Friday, May 12, 2006

Jazz Poems

Jazz Poems
Edited by Kevin Young
Everyman/Knopf
1-4000-4251-8


Capturing jazz performance in words is a difficult challenge. It often requires poetic expression more than simple descriptive prose. Many such attempts have been collected in Jazz Poems a collection finely edited by Kevin Young in a new Everyman gift edition.

Often jazz poems are elegiac, written on the passing of great artists like Frank O’Hara’s “The Day Lady Died,” in which he recalls:

leaning on the john door in the FIVE SPOT
while she whispered a song along the keyboard
to Mal Waldron and everyone and I stopped breathing.


Some poets are able to capture the ephemeral nature of music, like current NEA Chairman Dana Gioia in “Bix Beiderbecke (1903-1931):”
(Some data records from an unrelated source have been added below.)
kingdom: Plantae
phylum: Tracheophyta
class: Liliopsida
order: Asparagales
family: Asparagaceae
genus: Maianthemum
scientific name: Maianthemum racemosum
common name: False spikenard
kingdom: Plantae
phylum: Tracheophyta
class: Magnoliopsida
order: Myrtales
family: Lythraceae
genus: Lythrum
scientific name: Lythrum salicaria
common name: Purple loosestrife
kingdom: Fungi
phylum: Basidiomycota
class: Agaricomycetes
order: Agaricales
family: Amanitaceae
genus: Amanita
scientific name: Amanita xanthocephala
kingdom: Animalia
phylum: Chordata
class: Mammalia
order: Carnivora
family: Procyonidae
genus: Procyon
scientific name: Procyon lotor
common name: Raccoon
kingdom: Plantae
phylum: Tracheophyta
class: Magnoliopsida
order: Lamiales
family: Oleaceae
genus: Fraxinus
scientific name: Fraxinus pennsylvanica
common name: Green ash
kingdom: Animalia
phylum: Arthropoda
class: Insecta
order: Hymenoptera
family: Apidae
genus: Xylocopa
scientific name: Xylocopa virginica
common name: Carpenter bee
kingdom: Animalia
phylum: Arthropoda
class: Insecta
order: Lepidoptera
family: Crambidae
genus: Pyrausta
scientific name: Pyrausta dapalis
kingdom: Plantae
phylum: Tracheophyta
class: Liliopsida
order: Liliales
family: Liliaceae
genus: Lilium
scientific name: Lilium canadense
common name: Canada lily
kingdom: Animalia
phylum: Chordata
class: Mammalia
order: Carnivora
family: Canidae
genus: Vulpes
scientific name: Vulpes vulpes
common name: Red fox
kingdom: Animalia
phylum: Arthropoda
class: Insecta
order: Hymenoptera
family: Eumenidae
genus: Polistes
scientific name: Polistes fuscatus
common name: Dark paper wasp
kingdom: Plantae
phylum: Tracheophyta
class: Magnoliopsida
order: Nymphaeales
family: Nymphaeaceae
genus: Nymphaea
He dreamed he played the notes so slowly that
they hovered in the air above the crowd
and shimmered like a neon sign.

Certain themes reoccur, like the classless nature of jazz. Langston Hughes’ “Jazz Band in a Parisian Cabaret” exhorts:

Play it for the lords and ladies,
For the dukes and counts,
For the whores and gigolos
For the American millionaires,
And the school teachers
Out for a spree.


Jazz Poems is a consistently rewarding collection. It was a handy volume to refer to while reading Yaffe’s Fascinating Rhythm, since it anthologizes many of the poems that book analyzes. While many of the selected poems are darker than what you might expect to find in a small trim size gift book, it is appropriate. Jazz is a music that demands honesty and integrity in all things, including editorial choice.